▶ **DIRECTIONS**
What is needed is an exact copy of all the records below.

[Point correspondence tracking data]
▬▬▬▬▬▬▬▬▬▬
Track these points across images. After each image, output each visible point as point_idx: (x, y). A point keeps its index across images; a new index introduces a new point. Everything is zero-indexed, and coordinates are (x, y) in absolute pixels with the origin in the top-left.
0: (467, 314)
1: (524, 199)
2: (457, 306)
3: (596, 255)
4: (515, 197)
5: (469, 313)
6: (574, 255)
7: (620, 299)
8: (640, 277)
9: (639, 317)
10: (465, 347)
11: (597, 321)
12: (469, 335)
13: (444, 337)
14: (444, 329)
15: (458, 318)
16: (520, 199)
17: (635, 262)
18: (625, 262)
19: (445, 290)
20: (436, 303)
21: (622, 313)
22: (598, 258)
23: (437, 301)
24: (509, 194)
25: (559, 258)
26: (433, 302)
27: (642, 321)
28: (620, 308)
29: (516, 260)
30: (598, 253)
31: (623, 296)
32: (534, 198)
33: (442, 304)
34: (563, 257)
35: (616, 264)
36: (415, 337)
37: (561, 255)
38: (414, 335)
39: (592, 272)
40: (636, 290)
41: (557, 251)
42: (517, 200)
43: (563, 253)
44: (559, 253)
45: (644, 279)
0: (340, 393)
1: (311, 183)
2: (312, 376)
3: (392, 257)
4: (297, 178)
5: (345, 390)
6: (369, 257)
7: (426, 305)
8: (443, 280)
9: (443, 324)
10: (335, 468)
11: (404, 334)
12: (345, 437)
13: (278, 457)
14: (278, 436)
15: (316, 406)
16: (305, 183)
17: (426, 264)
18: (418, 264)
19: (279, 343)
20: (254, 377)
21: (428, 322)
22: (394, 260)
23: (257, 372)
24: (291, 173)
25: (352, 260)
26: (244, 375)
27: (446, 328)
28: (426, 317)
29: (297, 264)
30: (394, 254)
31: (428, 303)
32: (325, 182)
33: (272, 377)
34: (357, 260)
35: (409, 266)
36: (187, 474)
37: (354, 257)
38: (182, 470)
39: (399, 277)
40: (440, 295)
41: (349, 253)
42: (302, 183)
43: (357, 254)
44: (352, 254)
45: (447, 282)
▬▬▬▬▬▬▬▬▬▬
▶ **YOUR SOLUTION**
Track these points across images. After each image, output each visible point as point_idx: (x, y). A point keeps its index across images; a new index introduces a new point. Everything is zero-indexed, and coordinates are (x, y) in absolute pixels with the origin in the top-left.
0: (467, 314)
1: (524, 199)
2: (457, 306)
3: (596, 255)
4: (515, 197)
5: (469, 313)
6: (574, 255)
7: (620, 299)
8: (640, 277)
9: (639, 317)
10: (465, 347)
11: (597, 321)
12: (469, 335)
13: (444, 337)
14: (444, 329)
15: (458, 318)
16: (520, 199)
17: (635, 262)
18: (625, 262)
19: (445, 290)
20: (436, 303)
21: (622, 313)
22: (598, 258)
23: (437, 301)
24: (509, 194)
25: (559, 258)
26: (433, 302)
27: (642, 321)
28: (620, 308)
29: (516, 260)
30: (598, 253)
31: (623, 296)
32: (534, 198)
33: (442, 304)
34: (563, 257)
35: (616, 264)
36: (415, 337)
37: (561, 255)
38: (414, 335)
39: (592, 272)
40: (636, 290)
41: (557, 251)
42: (517, 200)
43: (563, 253)
44: (559, 253)
45: (644, 279)
0: (340, 393)
1: (311, 183)
2: (312, 376)
3: (392, 257)
4: (297, 178)
5: (345, 390)
6: (369, 257)
7: (426, 305)
8: (443, 280)
9: (443, 324)
10: (335, 468)
11: (404, 334)
12: (345, 437)
13: (278, 457)
14: (278, 436)
15: (316, 406)
16: (305, 183)
17: (426, 264)
18: (418, 264)
19: (279, 343)
20: (254, 377)
21: (428, 322)
22: (394, 260)
23: (257, 372)
24: (291, 173)
25: (352, 260)
26: (244, 375)
27: (446, 328)
28: (426, 317)
29: (297, 264)
30: (394, 254)
31: (428, 303)
32: (325, 182)
33: (272, 377)
34: (357, 260)
35: (409, 266)
36: (187, 474)
37: (354, 257)
38: (182, 470)
39: (399, 277)
40: (440, 295)
41: (349, 253)
42: (302, 183)
43: (357, 254)
44: (352, 254)
45: (447, 282)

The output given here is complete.